Enhanced thrombolysis using tissue plasminogen activator (tPA)-loaded PEGylated PLGA nanoparticles for ischemic stroke

Abstract Conventional thrombolytic therapy of ischemic stroke by tPA shows sometimes complications or insufficient therapeutic effects due to limitations of tPA. To prolong the circulating time and the thrombolytic activity of tPA as well as augmenting the capacity of self-targeting of tPA, we aimed to engineer tPA-loaded biodegradable and biocompatible polymeric nanoparticles (NPs).
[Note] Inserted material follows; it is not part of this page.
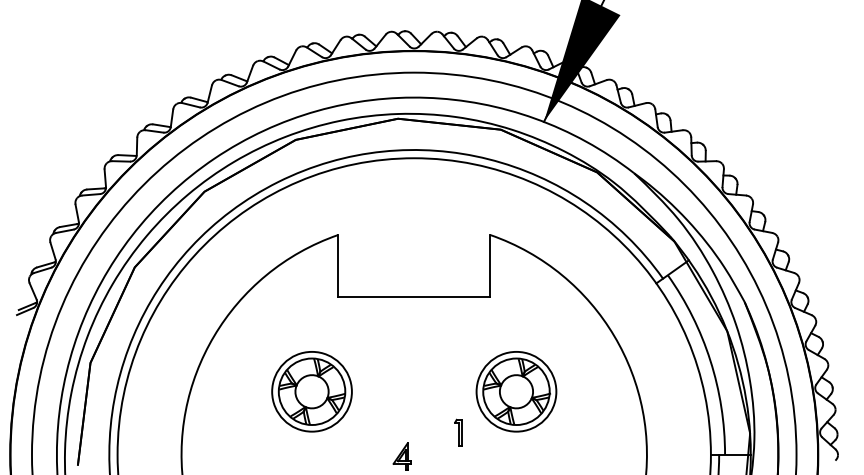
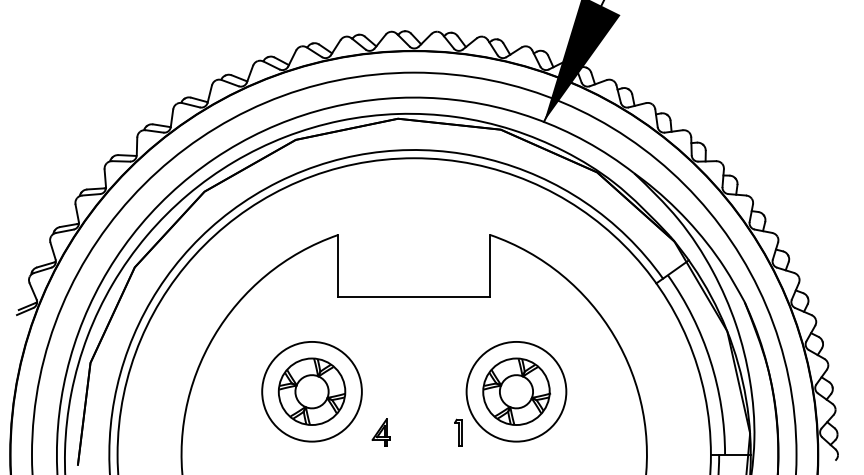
circle at (311, 391) diameter: 80 px -> 100 px
circle at (516, 391) diameter: 80 px -> 100 px
part at (401, 456) position: (401, 456) -> (380, 432)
The PEG (polyethylene glycol) attached to the poly(lactic-co-glycolic acid) (PLGA) through carbodiimide/N-hydroxysuccinimide chemistry and then the PEG-PLGA NPs containing tPA was formulated using single emulsion solvent diffusion/evaporation technique. The physicochemical and morphological properties of NPs and functional release profile were investigated and the thrombolytic activity of NPs was evaluated using in vitro models. The engineered NPs showed a smooth spherical shape with a mean size of 250–280 nm, PDI of 0.1–0.2, and zeta potential of −7 mV and −12 mV for PLGA and PEG-PLGA NPs, respectively. Drug entrapment efficiencies were 80–100% and the functional release studies showed decreasing the thrombolytic activity of NPs during the experiment time. Thrombolytic activity measurements revealed that the engineered NPs presented an enhanced thrombolytic activity compared to the plain tPA. Based on these findings, the tPA-PEG-PLGA NPs could be a robust nanomedicine for enhanced thrombolytic therapy.